Last month's legal hammering of a leading tenancy database operator by the Federal Privacy Commissioner was a warning that could propel large enterprises to clean up their data. Julian Bajkowski reports.
It may have been a long time coming, but when Federal Privacy Commissioner Malcom Crompton finally cast judgement on the first enterprise to fall seriously foul of his office, the results were not pretty. Within hours of the announcement, the media spotlight was cast on the operations of TICA, a database business that runs a tenancy reference agency aimed at the real estate industry.
While much of the publicity centred on the high fees TICA charged tenants to access their own records, the Privacy Commissioners finding went out of their way to put businesses on notice that lax attitudes to customer data accuracy will no longer be tolerated.
Head of law firm Gadens intellectual property and technology division, Andrew Perry has watched the case closely and notes that the recent ruling has implications for the IT departments of sectors far broader than real estate. Perry told Computerworld that the TICA case formed a precedent and now opened the door for either individual or class actions against businesses that hold or distribute inaccurate data on individuals - with the potential for damages.
"[This determination] gives strong guidance to the financial, credit reporting, health and recruitment sectors. These are areas where particularly sensitive personal information is held," Perry said, adding personal information held on people in databases needs to be portrayed accurately.
"If you are categorising [personal information] on people, you have to be very careful that those categories are accurate. If you start putting people into categories that don't fit, that is misleading and people could take an action based on that, Perry said.
As for what penalties could apply to breaches, Perry said that damages payments are presently uncapped and can also take into account "injury to feelings or humiliation".

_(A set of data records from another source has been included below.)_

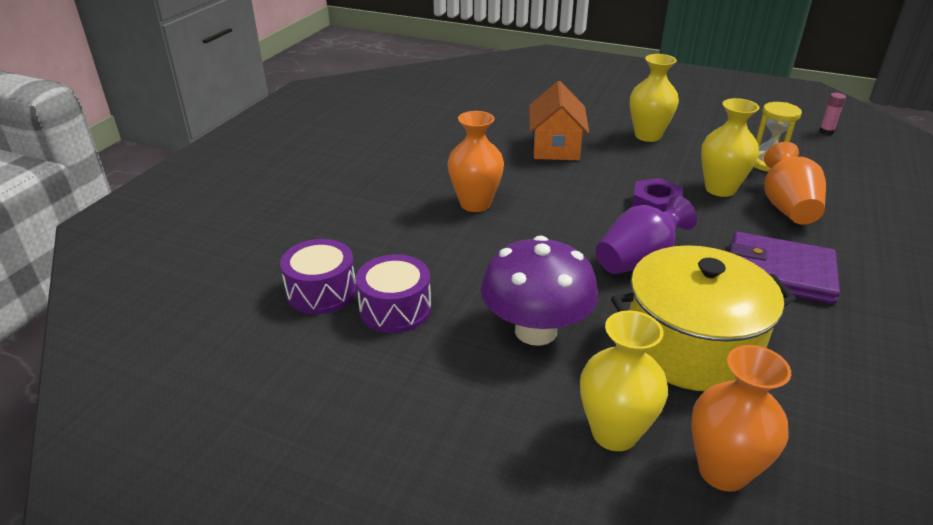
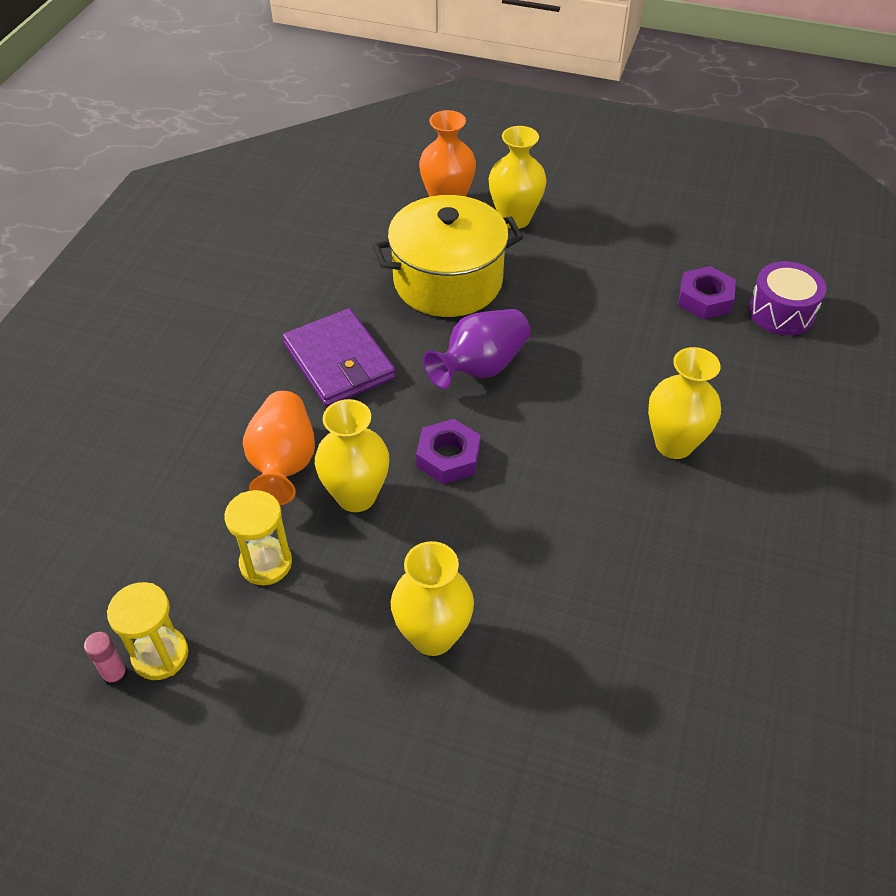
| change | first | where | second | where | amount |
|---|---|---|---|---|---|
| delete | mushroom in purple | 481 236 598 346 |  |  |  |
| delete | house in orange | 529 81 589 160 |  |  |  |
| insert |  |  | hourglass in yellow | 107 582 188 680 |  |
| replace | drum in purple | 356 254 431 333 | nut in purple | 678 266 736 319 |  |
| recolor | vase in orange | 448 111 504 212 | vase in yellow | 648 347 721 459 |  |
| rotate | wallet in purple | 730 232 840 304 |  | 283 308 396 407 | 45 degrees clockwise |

"If that's a [lease application] for commercial premises [rejected on inaccurate data] that can be very significant," Perry said. More significantly Perry noted that despite the Privacy Commissions' determination being based on a class action brought by The NSW and Queensland Tenants Unions, individuals are still able to pursue individual claims against TICA that may result in compensation.
Doing the laundry
At the other end of the dirty data spectrum are bespoke data laundry firms which specialize in auditing, validating and washing certain sorts of customer data. In the case of where people live, address laundering firm QAS is doing brisk business matching corporate databases against Australia Post's gargantuan Postal Address File (PAF) - which holds some 10.7 million addresses and is continuously updated.
QAS national sales manager Bryn Hughes is more than happy to concede that there is still a lot work to be done scrubbing addresses into shape for enterprises.
"We provide a wash against a [mailing list address]. It's a data hygiene test. Most businesses have 60 to 65 percent address accuracy. I've seen customer data [at its worst] that was 28 percent accurate. That's [an error margin] of 72 percent," Hughes says.
As for how dirty data gets into the system, Hughes is quick to point to human rather than data translation technologies. "Organizations are running with bad addresses in databases because of bad input. Bad input comes from all areas. [With] form-based registration on the Internet, a consumer may enter the wrong data without any validation or cleansing. A consumer's [writing] skills may be lacking, so that goes straight into the database and may find its way into all sorts of [applications]. Billing systems, marketing, you name it," Hughes said.
Delving further into how such errors occur, Hughes observes that even Australia's cultural diversity can influences address errors.
"There are very complicated addresses. People have different accents and ways [of pronouncing a place]. Australia is a multicultural society [which adds complexity to address data]. There are names like Woolloomooloo, Woolooware, Yackandandah," Hughes said, adding that even he is unsure of the correct spelling of such places. "[The point is] a customer service representative in a contact centre may well have a different interpretation [of what the customer is saying]," Hughes notes.
Moreover, Hughes asserts that attempts to impose new technology on data sets with poor integrity are doomed to failure. "The failure of many CRM projects has often not been about bad technology but bad data. You can have the best [CRM] technology in the world, but if you feed it garbage you will still get garbage. With first-time bills or transactions it's absolutely critical to get that [customer data] right. Consumers now expect that.
"The Privacy Act highlights that businesses have a responsibility to keep records and data accurate and up to date. That's [clearly stated] in the Privacy Principles. Organisations have to show signs they are using accurate data and have the measures to do that," Hughes said.